Heetch eyes Malta’s cutthroat taxi market

French ride-hailing company Heetch is currently head-hunting a business development head for its Malta operations

French ride-hailing company Heetch is setting its eyes on Malta with aims to join the cab industry.

The start-up is already operational in France and Belgium, as well as Morocco, Algeria and Angola.

It is currently head-hunting a business development head for its Malta operations.

The taxi market is already full of ride-hailing apps like Bolt, eCabs, Ryde, Bonju, Hicabs and Malta Taxi App, with their apps promising cheap prices and fast pick-up times.

It is a lucrative industry that also has its dark side, with early platforms having used illicit self-employment models for gig workers who can provide customers with shot waiting times.

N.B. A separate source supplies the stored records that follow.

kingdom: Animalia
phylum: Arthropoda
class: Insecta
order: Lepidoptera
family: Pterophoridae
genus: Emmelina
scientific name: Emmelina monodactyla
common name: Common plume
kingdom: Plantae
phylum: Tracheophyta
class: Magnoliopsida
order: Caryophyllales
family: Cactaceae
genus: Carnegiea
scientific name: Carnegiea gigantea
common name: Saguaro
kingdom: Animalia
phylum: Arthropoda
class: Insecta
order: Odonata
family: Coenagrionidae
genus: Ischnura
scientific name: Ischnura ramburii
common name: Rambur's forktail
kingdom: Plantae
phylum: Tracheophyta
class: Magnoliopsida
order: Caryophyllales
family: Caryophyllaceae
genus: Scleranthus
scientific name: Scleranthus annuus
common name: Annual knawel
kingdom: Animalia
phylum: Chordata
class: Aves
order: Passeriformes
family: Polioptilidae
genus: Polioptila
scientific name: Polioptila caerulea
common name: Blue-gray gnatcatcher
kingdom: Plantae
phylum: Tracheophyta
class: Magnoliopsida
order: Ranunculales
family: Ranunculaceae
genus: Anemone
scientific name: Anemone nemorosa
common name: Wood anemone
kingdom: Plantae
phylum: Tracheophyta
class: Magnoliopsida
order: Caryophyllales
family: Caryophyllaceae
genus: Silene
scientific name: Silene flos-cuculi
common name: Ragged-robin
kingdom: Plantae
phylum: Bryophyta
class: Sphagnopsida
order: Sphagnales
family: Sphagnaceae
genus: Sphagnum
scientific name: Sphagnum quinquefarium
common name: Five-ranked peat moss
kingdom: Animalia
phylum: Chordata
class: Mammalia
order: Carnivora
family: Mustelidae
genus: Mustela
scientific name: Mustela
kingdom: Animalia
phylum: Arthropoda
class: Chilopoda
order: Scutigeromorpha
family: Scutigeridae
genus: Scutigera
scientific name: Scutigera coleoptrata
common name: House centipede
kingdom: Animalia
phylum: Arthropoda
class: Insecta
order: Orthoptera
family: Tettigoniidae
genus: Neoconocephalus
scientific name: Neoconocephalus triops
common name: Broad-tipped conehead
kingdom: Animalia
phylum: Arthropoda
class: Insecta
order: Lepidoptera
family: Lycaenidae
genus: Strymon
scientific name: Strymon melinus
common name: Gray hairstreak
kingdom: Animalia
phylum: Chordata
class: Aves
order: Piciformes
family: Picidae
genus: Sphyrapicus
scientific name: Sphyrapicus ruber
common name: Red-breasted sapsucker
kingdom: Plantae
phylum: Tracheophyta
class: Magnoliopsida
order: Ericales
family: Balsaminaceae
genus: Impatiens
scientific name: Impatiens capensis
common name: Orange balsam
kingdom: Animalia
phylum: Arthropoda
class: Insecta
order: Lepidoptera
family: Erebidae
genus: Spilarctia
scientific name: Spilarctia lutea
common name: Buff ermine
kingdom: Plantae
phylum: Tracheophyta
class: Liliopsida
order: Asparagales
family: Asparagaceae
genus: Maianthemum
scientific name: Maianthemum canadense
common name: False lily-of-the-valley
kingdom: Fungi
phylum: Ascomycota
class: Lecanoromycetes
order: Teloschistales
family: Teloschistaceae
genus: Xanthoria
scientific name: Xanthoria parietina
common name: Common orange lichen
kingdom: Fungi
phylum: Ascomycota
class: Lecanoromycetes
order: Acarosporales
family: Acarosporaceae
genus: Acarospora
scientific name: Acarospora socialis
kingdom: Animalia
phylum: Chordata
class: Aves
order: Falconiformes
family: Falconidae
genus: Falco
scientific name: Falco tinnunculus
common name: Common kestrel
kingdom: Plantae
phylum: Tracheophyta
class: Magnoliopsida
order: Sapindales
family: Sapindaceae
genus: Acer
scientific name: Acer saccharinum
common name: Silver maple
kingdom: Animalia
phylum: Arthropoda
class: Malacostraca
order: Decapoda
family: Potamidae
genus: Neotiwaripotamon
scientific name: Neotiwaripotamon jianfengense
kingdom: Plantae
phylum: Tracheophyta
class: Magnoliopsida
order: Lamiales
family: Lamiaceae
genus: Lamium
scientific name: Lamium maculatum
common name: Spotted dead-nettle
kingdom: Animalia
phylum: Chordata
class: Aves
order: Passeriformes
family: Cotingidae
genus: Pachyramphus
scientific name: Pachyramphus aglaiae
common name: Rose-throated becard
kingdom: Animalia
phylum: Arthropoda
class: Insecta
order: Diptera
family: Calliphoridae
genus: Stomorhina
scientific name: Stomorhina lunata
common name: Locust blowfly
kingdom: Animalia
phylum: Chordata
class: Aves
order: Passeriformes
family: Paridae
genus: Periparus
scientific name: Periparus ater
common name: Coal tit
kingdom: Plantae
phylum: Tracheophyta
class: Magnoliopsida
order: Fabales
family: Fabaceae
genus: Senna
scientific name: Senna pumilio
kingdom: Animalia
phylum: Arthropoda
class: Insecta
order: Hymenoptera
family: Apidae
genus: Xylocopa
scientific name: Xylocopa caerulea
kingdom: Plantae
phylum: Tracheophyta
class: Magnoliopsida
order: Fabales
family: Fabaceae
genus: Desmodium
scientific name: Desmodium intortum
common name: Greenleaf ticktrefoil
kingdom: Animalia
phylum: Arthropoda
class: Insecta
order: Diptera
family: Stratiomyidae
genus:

While the gig economy provides flexibility and contract work for those uninterested in nine-to-five jobs, an element of precariousness pervades the industry. Last February, government ministers were warned of over 1,200 third-country nationals working for both taxi and food delivery services, on illegal work contracts in breach of Malta’s employment laws.

Some companies do not employ drivers and food delivery people directly, allowing them to avoid social security obligations and driving down the cost of labour.

Ride-hailing platforms have enabled great consumer response who use smartphones to hail cabs, coupled with a large supply of drivers to meet this demand. The liberalisation of the taxi market was key to this development, having lifted the need to have cars garaged under one company roof, and decoupling the driver from the company offering the ride-hailing app.

The European Commission now wants to legalise a form of employment status for platform workers and give additional rights to those employed under algorithmic management, giving them the right to a minimum wage, collective bargaining, working time and health protection, paid leave, protection against work accidents, unemployment and sickness benefits, as well as contributory old-age pensions.

Maltese law already lists a set of criteria concerning the legal status of self-employed workers. If five of the eight criteria are fulfilled, then that self-employed worker must be reclassified as an employee within the company it provides services for.